La première partie d’Orange sanguine déborde d’un humour corrosif, décalé et souvent déstabilisant. Chacune des scènes est construite en crescendo, et des répliques improbables fusent avec un rythme soutenu. Ainsi, la séquence d’ouverture met-elle le spectateur directement dans l’ambiance, la tonalité des échanges basculant tout doucement, sans que l’on sache où se situe la vision du réalisateur. C’est que Jean-Christophe Meurisse refuse toute forme de manichéisme et s’efforce de présenter de nombreux points de vue, non pas dans une visée politiquement correcte mais plutôt pour faire ressortir l’absurde des dialogues. La frontière entre l’acceptable et l’outrancier est sans cesse en mouvement, et à travers un humour grinçant le metteur en scène questionne une société où la parole circule tellement librement qu’elle en devient parfois indécente. La figure du politicien est à cet égard symptomatique, et c’est d’ailleurs un très bon choix de ne pas avoir signifié clairement son orientation politique.

Le message politique, au sens strict du terme, d’Orange sanguine, est perceptible au-delà du personnage de ce ministre aux comportements peu déontologiques. Chacune des actions des protagonistes de ce récit éclairent le débat sur la vie de la cité, sans bien entendu conférer au film un aspect de brûlot ni de documentaire sociétal. Toutefois, le basculement opéré au milieu du long-métrage peut laisser à penser que Jean-Christophe Meurisse souhaite orienter son œuvre du côté de la morale. D’une façon très élégante, un carton nous fait entrer dans cette nouvelle dimension, au travers d’une célèbre citation d’Antonio Gramsci. La seconde partie du film est d’une radicalité rare et n’est pas forcément à conseiller aux âmes les plus sensibles. On se retrouve alors dans un univers où se mélangent les influences de Quentin Tarantino, de Dikkenek et de Claude Chabrol. La construction des scènes est une fois de plus très étudiée, entre une longueur savamment de dosée et un effet de surprise toujours aussi pertinent.

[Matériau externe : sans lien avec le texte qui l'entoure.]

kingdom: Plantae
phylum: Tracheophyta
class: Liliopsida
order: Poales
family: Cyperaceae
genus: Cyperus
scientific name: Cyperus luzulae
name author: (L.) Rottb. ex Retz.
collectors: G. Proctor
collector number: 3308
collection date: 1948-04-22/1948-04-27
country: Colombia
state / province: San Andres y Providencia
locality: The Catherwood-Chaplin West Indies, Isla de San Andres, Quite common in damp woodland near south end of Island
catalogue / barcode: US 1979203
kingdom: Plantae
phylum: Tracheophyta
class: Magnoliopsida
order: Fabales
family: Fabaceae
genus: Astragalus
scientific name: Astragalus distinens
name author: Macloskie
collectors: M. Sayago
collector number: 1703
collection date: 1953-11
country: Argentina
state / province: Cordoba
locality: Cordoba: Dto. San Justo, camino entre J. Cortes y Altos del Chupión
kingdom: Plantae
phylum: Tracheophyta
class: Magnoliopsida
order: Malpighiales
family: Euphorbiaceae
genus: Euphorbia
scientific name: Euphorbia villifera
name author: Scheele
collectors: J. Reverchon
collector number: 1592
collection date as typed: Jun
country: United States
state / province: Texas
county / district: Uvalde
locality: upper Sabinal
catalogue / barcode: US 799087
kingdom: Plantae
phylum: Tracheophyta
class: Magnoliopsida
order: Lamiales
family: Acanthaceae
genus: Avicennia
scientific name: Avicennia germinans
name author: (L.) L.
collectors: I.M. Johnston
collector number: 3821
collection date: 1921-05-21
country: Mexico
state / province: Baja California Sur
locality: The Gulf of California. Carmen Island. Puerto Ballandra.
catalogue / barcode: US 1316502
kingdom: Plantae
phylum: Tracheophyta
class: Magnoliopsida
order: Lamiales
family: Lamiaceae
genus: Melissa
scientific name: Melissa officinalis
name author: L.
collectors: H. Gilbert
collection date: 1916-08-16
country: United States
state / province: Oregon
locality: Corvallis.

Ainsi la mise en scène et le montage d’Orange sanguine sont-ils brillamment exécutés, et finement mélangés avec un jeu habile avec le naturalisme. Car Jean-Christophe Meurisse est un adepte de l’improvisation, ce qu’il rend apparent dans de nombreuses séquences. S’il laisse traîner les moments de tension, il en fait de même pour les dialogues, où il laisse souvent libre cours à ses actrices et à ses acteurs. Certaines discussions sont coupées, d’autres conservées in extenso, ce qui donne une impression de liberté parfois déroutante mais au final appréciable. Soulignons une interprétation de haute tenue, où se mélange la cohérence d’une troupe qui se connait bien et la spontanéité des autres, dont la qualité de jeu n’est pas à démontrer. Christophe  Paou se montre étonnant, et si on est au début gêné par l’artificialité de sa diction, on comprend très vite que cela nourrit son personnage. Sans compter la participation pertinente de membres des Deschiens ou les caméos efficaces de Vincent Dedienne ou de Blanche Gardin. Et n'oublions pas la reprise de Wonderful life par Tom Smith et Andy Burrows, déjà entendu dans la série Peaky blinders, et qui clôt le film de façon impeccable.